I've not been at it very long, but here's mine: You can screw-up quite badly and still have something that seems to mostly work. For instance, just because the amp isn't buzzing like a kazoo doesn't mean your signal grounds are connected to the circuit itself.

And +1 to debugging empty sockets... I fell victim to that on my third-ever *cough*firstwithanopamp*cough* build.
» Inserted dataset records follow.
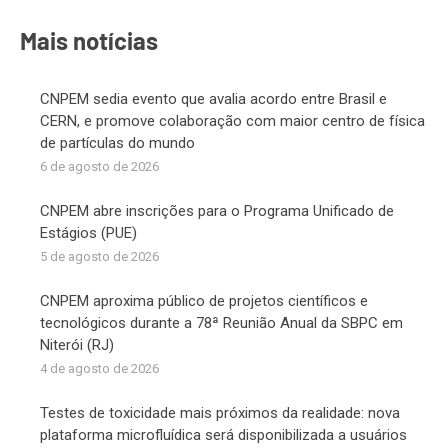
Facebook
X
LinkedIn
WhatsApp
Mais notícias
CNPEM sedia evento que avalia acordo entre Brasil e
CERN, e promove colaboração com maior centro de física
de partículas do mundo
6 de agosto de 2026
CNPEM abre inscrições para o Programa Unificado de
Estágios (PUE)
5 de agosto de 2026
CNPEM aproxima público de projetos científicos e
tecnológicos durante a 78ª Reunião Anual da SBPC em
Niterói (RJ)
4 de agosto de 2026
Testes de toxicidade mais próximos da realidade: nova
plataforma microfluídica será disponibilizada a usuários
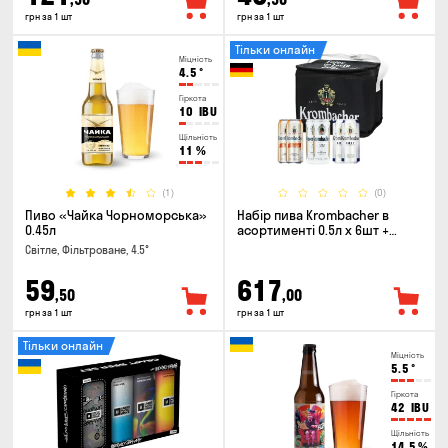
грн за 1 шт
грн за 1 шт
Тільки онлайн
Міцність
4.5
°
Гіркота
10
IBU
Щільність
11
%
(1)
(0)
Пиво «Чайка Чорноморська»
Набір пива Krombacher в
0.45л
асортименті 0.5л х 6шт +
термосумка
Світле, Фільтроване, 4.5°
59
617
,50
,00
грн за 1 шт
грн за 1 шт
Тільки онлайн
Міцність
5.5
°
Гіркота
42
IBU
Щільність
14.5
%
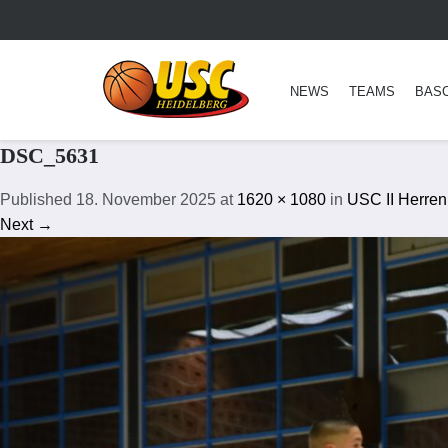
NEWS
TEAMS
BAS
DSC_5631
Published
18. November 2025
at
1620 × 1080
in
USC II Herren
Next →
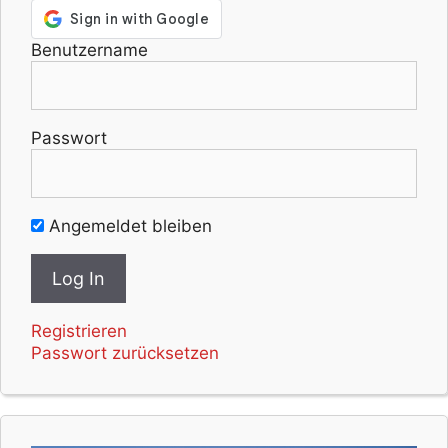
Benutzername
Passwort
Angemeldet bleiben
Registrieren
Passwort zurücksetzen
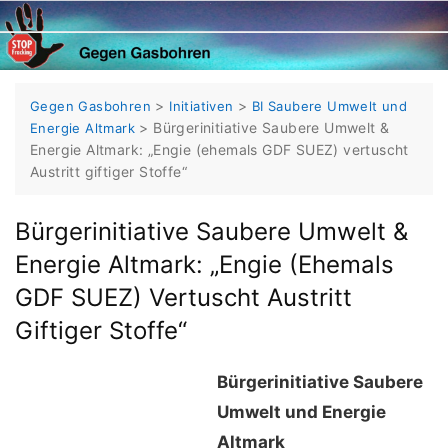
Skip
to
content
>
>
Gegen Gasbohren
Initiativen
BI Saubere Umwelt und
>
Bürgerinitiative Saubere Umwelt &
Energie Altmark
Energie Altmark: „Engie (ehemals GDF SUEZ) vertuscht
Austritt giftiger Stoffe“
Bürgerinitiative Saubere Umwelt &
Energie Altmark: „Engie (ehemals
GDF SUEZ) Vertuscht Austritt
Giftiger Stoffe“
Bürgerinitiative Saubere
Umwelt und Energie
Altmark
Forgot a jumper, took the IC out while I soldered the jumper, spent two hours debugging previously-correct voltages.
"I had an unfortunate combination of a very high-end medium-size system, with a "low price" phono preamp (external; this was the decade when phono was obsolete)."
- PRR

mac

Quotenow that I'm past 50, and have metres and metres of printer cables to cut and use, no matter how many times I look under the magy and light, I will still confuse the blk/wht, gry/blk, pink/blk, wht/blk, orng/wh, grey and pink wires I cut to length last night.

"Is this metal film resistor a 2k2 or 22k or 3k3 or 33k or...?"
"%&@#&!!!"
"Where's the DMM?"   :icon_rolleyes:

QuoteYes, that's all well and good, but our mission here is to develop an authentic jfet-based pedal simulation of your single or quad set of hot EL84s...  Grin

50 years waiting!!!
By the time something like this happens I'll have arthritis in my fingers and I'll no longer care  ;D   ;D

mac
mac@mac-pc:~$ sudo apt-get install ECC83 EL84

Frank_NH

Quote50 years waiting!!!
By the time something like this happens I'll have arthritis in my fingers and I'll no longer care  Grin   Grin

mac
   

Actually, by then we'll all be hard of hearing, and then EVERY jfet gain stage design will sound like a tube!   :D

("Look Honey...I finally did it!  The ultimate jfet amp simulation!  Yee ha!  Ehh??  What did you say???)

amptramp

Treat craftsmanship as a technology to be learned, just like FET biasing or Bode plot drawing.  Much of craftsmanship is patience, but you will need lass patience if you have the correct array of tools to work with and you think about things that are not immediately obvious.  Which pair of pliers do you use to wrap a wire around a pot lead?  Straight or bent-nose needlenose?  Think about what you need to do the job properly.